Danielle Baron Atkins

Danielle Baron Atkins is an American Israeli painter and sculptor working in Brooklyn and Woodstock, NY. Her work examines the female form as well as the many roles of women in our contemporary society. She abstracts, dissects, and exaggerates the female form utilizing discarded items from her household and most recently Israeli made products. 

The women she depicts sit and stand in suggestive poses, often wearing stilettos. These anonymous figures exude sexuality, fertility, and motherhood. She utilizes a juxtaposition of delicate, stereotypically “feminine” colors with repetitive, aggressive, graffiti-like markings. Danielle repurposes remnants of her children’s discarded belongings such as broken headphones (used during school lockdowns), worn out crocks and skateboarding sneakers, underwear bands that have lost their elasticity, socks and mittens that have abandoned their partner, candy wrappers, torn vintage comic books found under her children’s beds, old cookbooks, pill bottle tops, cardboard packages, and junk mail to accentuate her underlying themes. 

Motherhood has deeply affected her art making process. Danielle’s sharp observations of the roles and struggles of women create an ever-evolving definition of womanhood. 

Artistic discipline:

Painting, collage and sculpture 

Project vision: 

After October 7th, 2024, I was not sure how to keep making art. Everything had changed. I was not the same person I was on October 6th.  I decided that I would make my female forms from Israeli products in honor of my Israeli heritage.  I traveled to Israel to see my family, volunteer, and collect everything I could get my hands on.  I dug through recycling in the back of the German Colony, went to grocery stores, and asked for fruit boxes and kept all of the wrappers from everything we used – granola bars, soda tops, maps, napkins, salt, pepper and sugar packets.  Anything that had Hebrew writing I stored in my backpack. I am in the process of creating female forms from these Israeli objects. 

 I’m very interested in delving into Jewish texts to find wisdom, inspiration and purpose all through the lens of CHANGE.  I would like to continue investigating the concept of CHANGE by asking myself the following questions as I make art: How has my relationship with my children changed as they are growing older and more independent? How has my relationship with my family changed as we have all experienced the aftermath of October 7th?  How has my relationship with Judaism changed in the past year? How has my interaction with found objects changed this year? What does it mean to be a proud Israeli when so many people don’t think Israel should exist? How does the meaning of objects change when they are no longer used for their original purpose? How do we change to make change? 

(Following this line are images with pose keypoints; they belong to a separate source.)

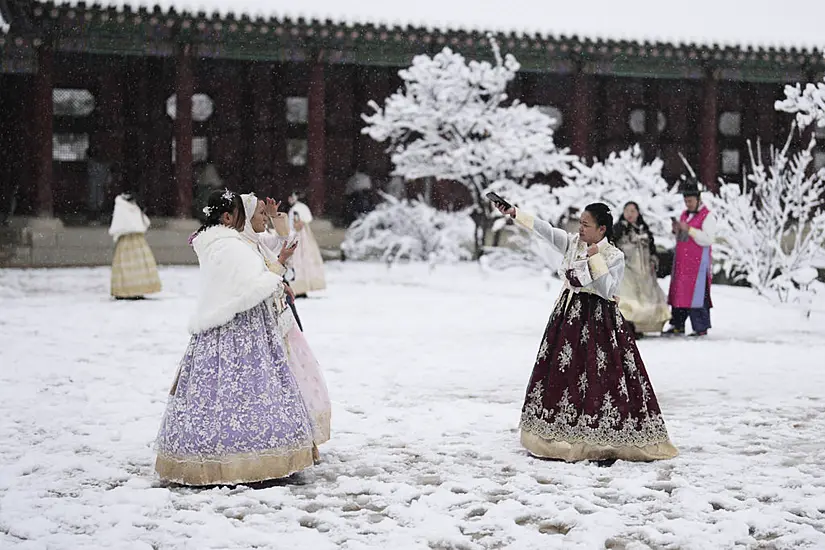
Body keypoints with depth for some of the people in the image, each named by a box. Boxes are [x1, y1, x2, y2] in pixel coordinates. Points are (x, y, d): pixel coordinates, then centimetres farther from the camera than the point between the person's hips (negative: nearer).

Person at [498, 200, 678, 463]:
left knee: (601, 378, -7)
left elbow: (607, 290, -16)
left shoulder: (614, 256, -8)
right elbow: (544, 229, -3)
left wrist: (595, 259, -18)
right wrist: (515, 213, -12)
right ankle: (561, 442, 18)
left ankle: (607, 444, 0)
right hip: (569, 315, 6)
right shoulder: (572, 243, 5)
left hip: (598, 321, -6)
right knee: (562, 373, 8)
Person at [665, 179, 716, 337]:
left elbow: (707, 239, -16)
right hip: (682, 261, 7)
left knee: (697, 294, -8)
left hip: (698, 262, -7)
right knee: (679, 292, 6)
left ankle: (701, 328, -4)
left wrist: (689, 229, -19)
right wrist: (676, 230, 5)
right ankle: (677, 326, 11)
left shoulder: (707, 216, -4)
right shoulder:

I would like to make a series of large scale (approximately 6’x4’) female forms using discarded objects from Israel intertwined with leftover objects from my home and Hebrew prayers to honor those who were killed and brutalized this past year. The past four months I have been exploring the use of clay to create abstracted heads. I would like to see how to merge these two ideas.   

I require large canvases, a staple gun, glue and the objects that I have amassed. I am always looking for more boxes and wrappers from Israel. I am currently spending about six hours a week out of my painting studio working in a clay studio where they provide the clay, glaze, and firing.